PHARMD GURU Page 4 On addition of methylene blue for staining, exchange of MB+ with Na+ on the bacterial cell surface takes place, resulting into ionic bond formation between MB+ and cell surface. Thus, when colouring agent forms ionic bond with cell or cell components, it results into the staining of cell. The most commonly used basic stains are methelyne blue (2 to 3 minutes), crystal violet (1 to 2 minutes) and carbol fuchsin (15 to 30 seconds). 2) NEGATIVE STAINING: In negative staining, bacteria are mixed with acidic stain (eosin or nigrosin) and a smear is prepared. The acidic stain (negative chromogen) does not penetrate the cells because of the negative charge on the surface of bacteria.
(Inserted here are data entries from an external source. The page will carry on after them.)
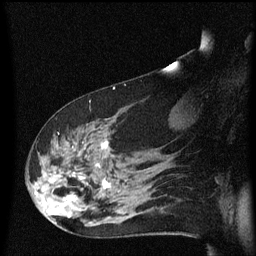
Breast MRI (dynamic contrast-enhanced), one sagittal slice. Slice 37 of 60 in the series (ordered by position). Dynamic contrast-enhanced series, image 2 of 3 at this slice position (ordered by acquisition). 1.5 T. TE 4.2 ms, TR 8.4 ms. 2 mm slice thickness. 256 × 256 image matrix, field of view 200 × 200 mm. Female patient, age 48 years.
Annotated regions visible in this slice (semi-automatic segmentation, software-assisted and operator-edited):
- analysis volume of interest (the breast-tissue region the enhancement analysis was run in; not a lesion): bounding box (x1, y1, x2, y2) in pixels: (31, 116, 134, 225)
- tumour enhancement mask (voxels above the 70 % enhancement threshold inside the analysis volume of interest): (63, 142, 110, 201)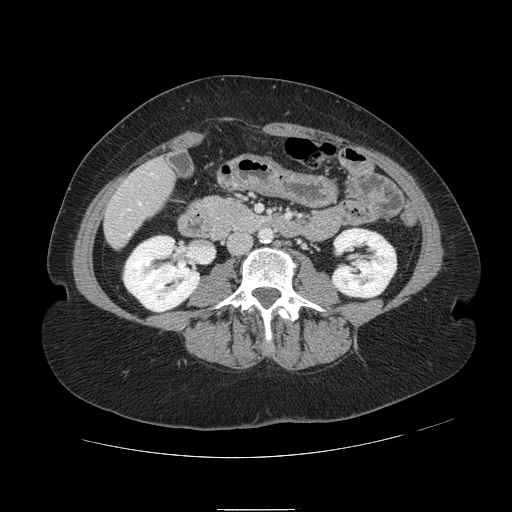
Contrast-enhanced abdominal CT, one axial slice. Slice 17 of 121 in the series (ordered by position). 120 kVp. Intravenous contrast given. Soft-tissue window (W 400 / L 40 HU). 2.5 mm slice thickness. 512 × 512 image matrix. Case-level facts recorded for this patient, not image findings: patient: male, age 57 years at operation; diagnosis: colorectal cancer liver metastases, imaged before liver resection; multiple liver metastases: yes; largest metastasis: 6.3 cm.
Annotated regions visible in this slice (manually delineated by an expert):
- hepatic veins: bounding box [x1, y1, x2, y2] px = [127, 174, 153, 235]
- liver: [106, 162, 172, 245]
- portal vein (with intrahepatic branches): [128, 209, 130, 211]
Hence, unstained cells are easily observed against the coloured background (Fig. 4.2). This technique is also useful in demonstration of bacterial capsule. Negative (indirect) staining is a technique by which bacterial cells are not stained but are made visible against dark background. The acidic stain is used in this staining e.g. eosin, nigrosin, congo red, Rose Bengal stain etc. Acidic stain has negative charge; therefore, it does not combine with negatively charged of bacterial cell surface. On the other hand, it forms a deposit around the cell, resulting in appearance of bacterial cell colourless against the dark background.